### JOB ITEM
Transcribe verbatim the passage of the excerpt on loss functions and datasets that opens with the words containing "Kaggle is one" and closes with "at Kaggle 5.".

Cross entropy loss is used to count the loss over $K$ samples:

\displaystyle\mathcal{L}=-\sum_{k=1}^{K}y_{k}\cdot\mathrm{log}p_{k}+(1-y_{k})% \cdot log(1-p_{k})

\displaystyle=-\sum_{k=1}^{K}\mathrm{log}P(y_{k}|S,\sigma)

where $y_{k}$ refers to the label of the $k$ th sample, and $p_{k}$ refers to the predicted probability of the positive label of the $k$ th sample. If some classes in the dataset are severely imbalanced, a weighted cross-entropy loss $\mathcal{L}_{w}$ is used to address the problem:

\mathcal{L}_{w}=w\cdot\mathcal{L}

where $w$ is the weight of the class corresponding to $y_{k}$ , usually set as the ratio of the number of samples in another class to the number in this class.

4. Experiments

4.1 Datasets

Following previous studies [31, 30], we validated our methods on two publicly available datasets, Kaggle and Pandora, and employed the Macro-F1 metric to measure performance. The two datasets were randomly divided into 6:2:2 for training, validation, and testing, respectively.

4.1.1 Kaggle

Kaggle is one of the most commonly used datasets for personality detection. It was collected from Twitter 4 by the Personality Caf'e forum. The dataset consists of 8675 groups of tweets and MBTI labels. Each group comprises the last 50 tweets posted by a user. This dataset is available at Kaggle 5.

### AVAILABLE DATA

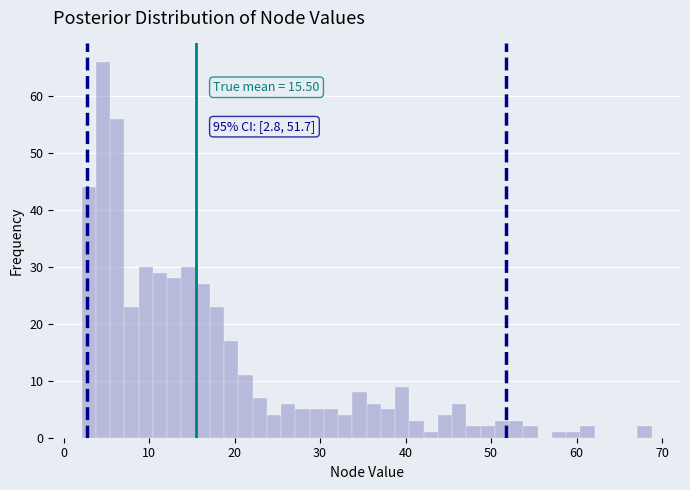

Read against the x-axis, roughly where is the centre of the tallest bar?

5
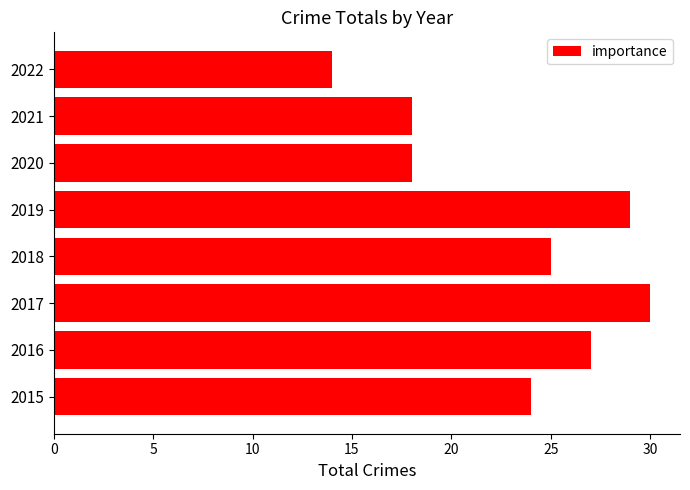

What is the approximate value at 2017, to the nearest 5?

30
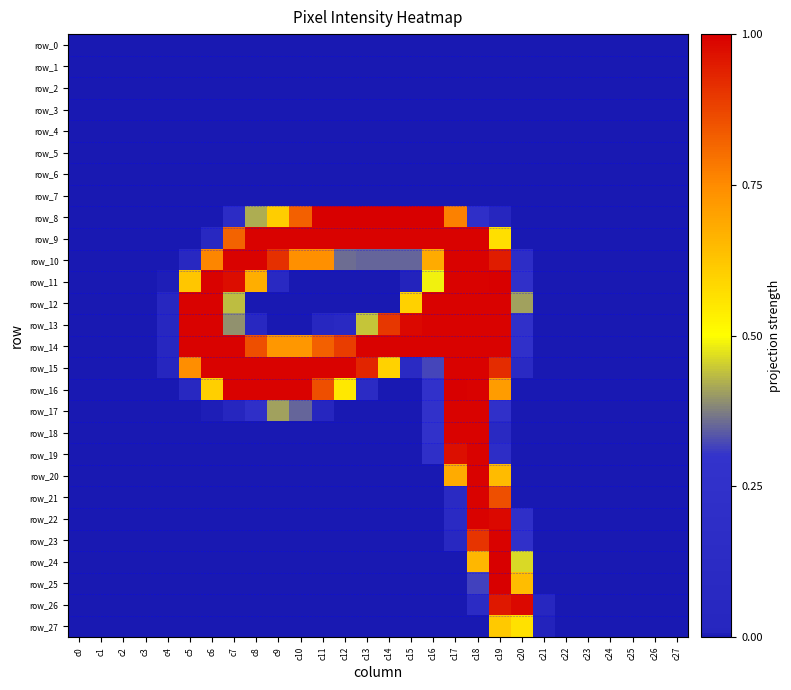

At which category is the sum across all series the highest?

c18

### EXERCISE RESULT
Kaggle is one of the most commonly used datasets for personality detection. It was collected from Twitter 4 by the Personality Caf'e forum. The dataset consists of 8675 groups of tweets and MBTI labels. Each group comprises the last 50 tweets posted by a user. This dataset is available at Kaggle 5.